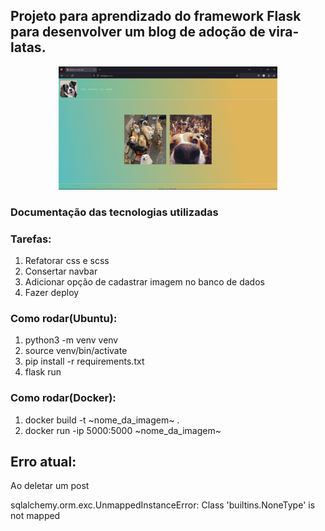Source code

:<h2>Projeto para aprendizado do framework Flask para desenvolver um blog de adoção de vira-latas.</h2>

<p align="center">
  <img src="./img_site.png" width="350" alt="site_adocao_viralatas">
</p>

<h3>Documentação das tecnologias utilizadas</h3>

<h3>Tarefas:</h3>
<ol>
    <li>Refatorar css e scss</li>
    <li>Consertar navbar</li>
    <li>Adicionar opção de cadastrar imagem no banco de dados</li>
    <li>Fazer deploy</li>
</ol>

<h3>Como rodar(Ubuntu):</h3>
<ol>
    <li>python3 -m venv venv</li>
    <li>source venv/bin/activate</li>
    <li>pip install -r requirements.txt</li>
    <li>flask run</li>
</ol>

<h3>Como rodar(Docker):</h3>
<ol>
    <li>docker build -t ~nome_da_imagem~ .</li>
    <li>docker run -ip 5000:5000 ~nome_da_imagem~</li>
</ol>


<h2>Erro atual:</h2>
<p>Ao deletar um post</p>
<p>sqlalchemy.orm.exc.UnmappedInstanceError: Class 'builtins.NoneType' is not mapped</p>

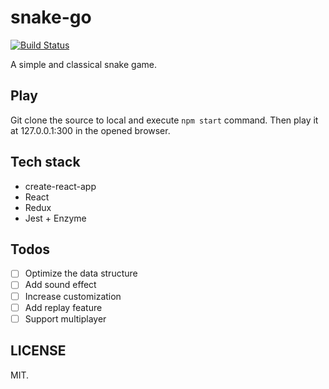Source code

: # snake-go

[![Build Status](https://travis-ci.org/Alex1990/snake-go.svg?branch=master)](https://travis-ci.org/Alex1990/snake-game)

A simple and classical snake game.

## Play

Git clone the source to local and execute `npm start` command. Then play it at 127.0.0.1:300 in the opened browser.

## Tech stack

- create-react-app
- React
- Redux
- Jest + Enzyme

## Todos

* [ ] Optimize the data structure
* [ ] Add sound effect
* [ ] Increase customization
* [ ] Add replay feature
* [ ] Support multiplayer

## LICENSE

MIT.
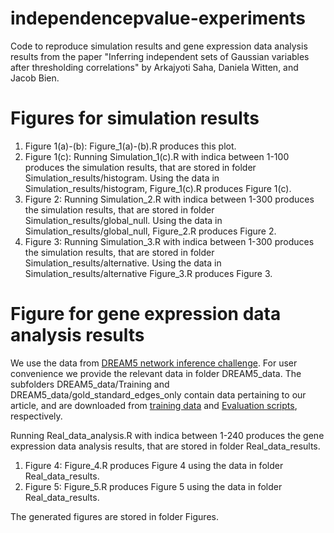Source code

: # independencepvalue-experiments

Code to reproduce simulation results and gene expression data analysis results from the paper "Inferring independent sets of Gaussian variables after thresholding correlations" by Arkajyoti Saha, Daniela Witten, and Jacob Bien. 

# Figures for simulation results

1. Figure 1(a)-(b): Figure_1(a)-(b).R produces this plot.
2. Figure 1(c): Running Simulation_1(c).R with indica between 1-100 produces the simulation results, that are stored in folder Simulation_results/histogram. Using the data in Simulation_results/histogram, Figure_1(c).R produces Figure 1(c).
3. Figure 2: Running Simulation_2.R with indica between 1-300 produces the simulation results, that are stored in folder Simulation_results/global_null. Using the data in Simulation_results/global_null, Figure_2.R produces Figure 2.
4. Figure 3: Running Simulation_3.R with indica between 1-300 produces the simulation results, that are stored in folder Simulation_results/alternative. Using the data in Simulation_results/alternative Figure_3.R produces Figure 3.

# Figure for gene expression data analysis results
We use the data from [DREAM5 network inference challenge](https://www.synapse.org/#!Synapse:syn2787209/wiki/70354). For user convenience we provide the relevant data in folder DREAM5_data. The subfolders DREAM5_data/Training and DREAM5_data/gold_standard_edges_only contain data pertaining to our article, and are downloaded from [training data](https://www.synapse.org/#!Synapse:syn2787212) and [Evaluation scripts](https://www.synapse.org/#!Synapse:syn2787219), respectively.

Running Real_data_analysis.R with indica between 1-240 produces the gene expression data analysis results, that are stored in folder Real_data_results. 

1. Figure 4: Figure_4.R produces Figure 4 using the data in folder Real_data_results. 
2. Figure 5: Figure_5.R produces Figure 5 using the data in folder Real_data_results.

The generated figures are stored in folder Figures. 
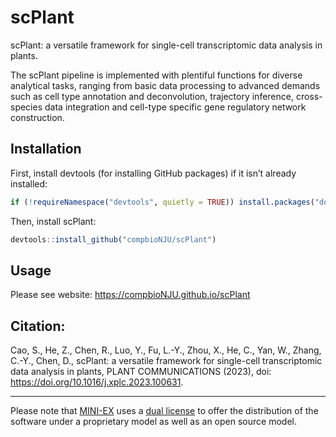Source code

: 
# scPlant

<!-- badges: start -->
<!-- badges: end -->

scPlant: a versatile framework for single-cell transcriptomic data analysis in plants.


The scPlant pipeline is implemented with plentiful functions for diverse analytical
tasks, ranging from basic data processing to advanced demands such as cell type annotation and
deconvolution, trajectory inference, cross-species data integration and cell-type specific gene regulatory
network construction.


## Installation

First, install devtools (for installing GitHub packages) if it isn’t already installed:

``` r
if (!requireNamespace("devtools", quietly = TRUE)) install.packages("devtools")
```

Then, install scPlant:

``` r
devtools::install_github("compbioNJU/scPlant")
```

## Usage

Please see website: https://compbioNJU.github.io/scPlant


## Citation:

Cao, S., He, Z., Chen, R., Luo, Y., Fu, L.-Y., Zhou, X., He, C., Yan, W.,
Zhang, C.-Y., Chen, D., scPlant: a versatile framework for single-cell transcriptomic data analysis in
plants, PLANT COMMUNICATIONS (2023), doi: https://doi.org/10.1016/j.xplc.2023.100631.


---

Please note that [MINI-EX](https://github.com/VIB-PSB/MINI-EX) uses a [dual license](https://github.com/VIB-PSB/MINI-EX/blob/main/LICENSE) to offer the distribution of the software under a proprietary model as well as an open source model.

Task instructions: Only the lines from the top of the material above down to the line bearing "# Figures for simulation results", that line included, should be set down exactly; no pictures.

Exercise answer:
Source code

:<h2>Projeto para aprendizado do framework Flask para desenvolver um blog de adoção de vira-latas.</h2>

<p align="center">
  <img src="./img_site.png" width="350" alt="site_adocao_viralatas">
</p>

<h3>Documentação das tecnologias utilizadas</h3>

<h3>Tarefas:</h3>
<ol>
    <li>Refatorar css e scss</li>
    <li>Consertar navbar</li>
    <li>Adicionar opção de cadastrar imagem no banco de dados</li>
    <li>Fazer deploy</li>
</ol>

<h3>Como rodar(Ubuntu):</h3>
<ol>
    <li>python3 -m venv venv</li>
    <li>source venv/bin/activate</li>
    <li>pip install -r requirements.txt</li>
    <li>flask run</li>
</ol>

<h3>Como rodar(Docker):</h3>
<ol>
    <li>docker build -t ~nome_da_imagem~ .</li>
    <li>docker run -ip 5000:5000 ~nome_da_imagem~</li>
</ol>


<h2>Erro atual:</h2>
<p>Ao deletar um post</p>
<p>sqlalchemy.orm.exc.UnmappedInstanceError: Class 'builtins.NoneType' is not mapped</p>

Source code

: # snake-go

[![Build Status](https://travis-ci.org/Alex1990/snake-go.svg?branch=master)](https://travis-ci.org/Alex1990/snake-game)

A simple and classical snake game.

## Play

Git clone the source to local and execute `npm start` command. Then play it at 127.0.0.1:300 in the opened browser.

## Tech stack

- create-react-app
- React
- Redux
- Jest + Enzyme

## Todos

* [ ] Optimize the data structure
* [ ] Add sound effect
* [ ] Increase customization
* [ ] Add replay feature
* [ ] Support multiplayer

## LICENSE

MIT.
Source code

: # independencepvalue-experiments

Code to reproduce simulation results and gene expression data analysis results from the paper "Inferring independent sets of Gaussian variables after thresholding correlations" by Arkajyoti Saha, Daniela Witten, and Jacob Bien. 

# Figures for simulation results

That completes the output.